_Exercise task_
Please recast all of the data below as a JSON list of strings, one string for each line, with blank lines left out.
————
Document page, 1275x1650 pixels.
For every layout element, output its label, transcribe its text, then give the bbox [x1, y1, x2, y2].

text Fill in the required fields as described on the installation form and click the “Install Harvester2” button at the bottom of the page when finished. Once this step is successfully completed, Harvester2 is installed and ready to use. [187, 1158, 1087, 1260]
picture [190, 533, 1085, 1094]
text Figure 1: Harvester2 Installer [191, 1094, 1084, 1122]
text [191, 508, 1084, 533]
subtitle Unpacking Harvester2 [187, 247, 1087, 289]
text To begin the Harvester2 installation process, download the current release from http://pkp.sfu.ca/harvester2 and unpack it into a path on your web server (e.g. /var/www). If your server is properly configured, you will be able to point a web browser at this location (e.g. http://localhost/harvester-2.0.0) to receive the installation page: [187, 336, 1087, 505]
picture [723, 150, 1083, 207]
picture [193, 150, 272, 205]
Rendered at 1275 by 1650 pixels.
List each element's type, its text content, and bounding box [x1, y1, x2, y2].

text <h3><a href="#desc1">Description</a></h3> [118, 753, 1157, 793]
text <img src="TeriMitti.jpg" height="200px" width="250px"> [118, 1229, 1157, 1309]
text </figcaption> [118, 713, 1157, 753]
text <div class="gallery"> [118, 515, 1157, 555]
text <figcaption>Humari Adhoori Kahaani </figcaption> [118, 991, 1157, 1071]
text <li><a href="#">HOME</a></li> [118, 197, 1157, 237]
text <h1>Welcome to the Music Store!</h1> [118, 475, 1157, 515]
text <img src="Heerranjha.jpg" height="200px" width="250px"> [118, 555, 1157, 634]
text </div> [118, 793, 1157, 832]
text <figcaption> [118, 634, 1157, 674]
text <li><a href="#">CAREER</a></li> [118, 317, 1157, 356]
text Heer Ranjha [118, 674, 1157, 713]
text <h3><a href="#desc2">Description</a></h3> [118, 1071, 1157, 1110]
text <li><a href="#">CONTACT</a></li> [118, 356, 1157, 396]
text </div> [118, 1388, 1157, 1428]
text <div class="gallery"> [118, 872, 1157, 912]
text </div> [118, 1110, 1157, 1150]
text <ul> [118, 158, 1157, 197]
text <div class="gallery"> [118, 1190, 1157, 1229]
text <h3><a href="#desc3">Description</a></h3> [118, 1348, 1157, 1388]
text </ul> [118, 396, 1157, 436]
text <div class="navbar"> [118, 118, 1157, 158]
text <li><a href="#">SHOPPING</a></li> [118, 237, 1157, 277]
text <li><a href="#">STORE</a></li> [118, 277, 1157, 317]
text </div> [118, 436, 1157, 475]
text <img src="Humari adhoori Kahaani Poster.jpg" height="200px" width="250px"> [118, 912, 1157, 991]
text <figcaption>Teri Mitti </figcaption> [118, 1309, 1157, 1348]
————
_Answer to the exercise_
[
  "Document page, 1275x1650 pixels.",
  "For every layout element, output its label, transcribe its text, then give the bbox [x1, y1, x2, y2].",
  "text Fill in the required fields as described on the installation form and click the “Install Harvester2” button at the bottom of the page when finished. Once this step is successfully completed, Harvester2 is installed and ready to use. [187, 1158, 1087, 1260]",
  "picture [190, 533, 1085, 1094]",
  "text Figure 1: Harvester2 Installer [191, 1094, 1084, 1122]",
  "text [191, 508, 1084, 533]",
  "subtitle Unpacking Harvester2 [187, 247, 1087, 289]",
  "text To begin the Harvester2 installation process, download the current release from http://pkp.sfu.ca/harvester2 and unpack it into a path on your web server (e.g. /var/www). If your server is properly configured, you will be able to point a web browser at this location (e.g. http://localhost/harvester-2.0.0) to receive the installation page: [187, 336, 1087, 505]",
  "picture [723, 150, 1083, 207]",
  "picture [193, 150, 272, 205]",
  "Rendered at 1275 by 1650 pixels.",
  "List each element's type, its text content, and bounding box [x1, y1, x2, y2].",
  "text <h3><a href=\"#desc1\">Description</a></h3> [118, 753, 1157, 793]",
  "text <img src=\"TeriMitti.jpg\" height=\"200px\" width=\"250px\"> [118, 1229, 1157, 1309]",
  "text </figcaption> [118, 713, 1157, 753]",
  "text <div class=\"gallery\"> [118, 515, 1157, 555]",
  "text <figcaption>Humari Adhoori Kahaani </figcaption> [118, 991, 1157, 1071]",
  "text <li><a href=\"#\">HOME</a></li> [118, 197, 1157, 237]",
  "text <h1>Welcome to the Music Store!</h1> [118, 475, 1157, 515]",
  "text <img src=\"Heerranjha.jpg\" height=\"200px\" width=\"250px\"> [118, 555, 1157, 634]",
  "text </div> [118, 793, 1157, 832]",
  "text <figcaption> [118, 634, 1157, 674]",
  "text <li><a href=\"#\">CAREER</a></li> [118, 317, 1157, 356]",
  "text Heer Ranjha [118, 674, 1157, 713]",
  "text <h3><a href=\"#desc2\">Description</a></h3> [118, 1071, 1157, 1110]",
  "text <li><a href=\"#\">CONTACT</a></li> [118, 356, 1157, 396]",
  "text </div> [118, 1388, 1157, 1428]",
  "text <div class=\"gallery\"> [118, 872, 1157, 912]",
  "text </div> [118, 1110, 1157, 1150]",
  "text <ul> [118, 158, 1157, 197]",
  "text <div class=\"gallery\"> [118, 1190, 1157, 1229]",
  "text <h3><a href=\"#desc3\">Description</a></h3> [118, 1348, 1157, 1388]",
  "text </ul> [118, 396, 1157, 436]",
  "text <div class=\"navbar\"> [118, 118, 1157, 158]",
  "text <li><a href=\"#\">SHOPPING</a></li> [118, 237, 1157, 277]",
  "text <li><a href=\"#\">STORE</a></li> [118, 277, 1157, 317]",
  "text </div> [118, 436, 1157, 475]",
  "text <img src=\"Humari adhoori Kahaani Poster.jpg\" height=\"200px\" width=\"250px\"> [118, 912, 1157, 991]",
  "text <figcaption>Teri Mitti </figcaption> [118, 1309, 1157, 1348]"
]